INFORMATION PROVIDED
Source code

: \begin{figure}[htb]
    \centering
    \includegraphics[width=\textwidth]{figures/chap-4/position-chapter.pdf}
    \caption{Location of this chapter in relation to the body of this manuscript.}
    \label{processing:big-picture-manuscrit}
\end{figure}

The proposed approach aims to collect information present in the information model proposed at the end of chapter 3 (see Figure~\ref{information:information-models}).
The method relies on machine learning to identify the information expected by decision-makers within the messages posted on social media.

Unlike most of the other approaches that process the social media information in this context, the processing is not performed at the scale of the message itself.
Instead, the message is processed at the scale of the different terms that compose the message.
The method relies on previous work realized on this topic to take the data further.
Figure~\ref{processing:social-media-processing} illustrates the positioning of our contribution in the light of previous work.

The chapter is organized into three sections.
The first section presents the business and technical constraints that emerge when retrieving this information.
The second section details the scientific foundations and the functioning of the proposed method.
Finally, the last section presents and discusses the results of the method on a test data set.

WHAT TO PRODUCE
Reproduce the full set of entries above exactly, without dropping a line.

SOLUTION TO THIS TASK
Source code

: \begin{figure}[htb]
    \centering
    \includegraphics[width=\textwidth]{figures/chap-4/position-chapter.pdf}
    \caption{Location of this chapter in relation to the body of this manuscript.}
    \label{processing:big-picture-manuscrit}
\end{figure}

The proposed approach aims to collect information present in the information model proposed at the end of chapter 3 (see Figure~\ref{information:information-models}).
The method relies on machine learning to identify the information expected by decision-makers within the messages posted on social media.

Unlike most of the other approaches that process the social media information in this context, the processing is not performed at the scale of the message itself.
Instead, the message is processed at the scale of the different terms that compose the message.
The method relies on previous work realized on this topic to take the data further.
Figure~\ref{processing:social-media-processing} illustrates the positioning of our contribution in the light of previous work.

The chapter is organized into three sections.
The first section presents the business and technical constraints that emerge when retrieving this information.
The second section details the scientific foundations and the functioning of the proposed method.
Finally, the last section presents and discusses the results of the method on a test data set.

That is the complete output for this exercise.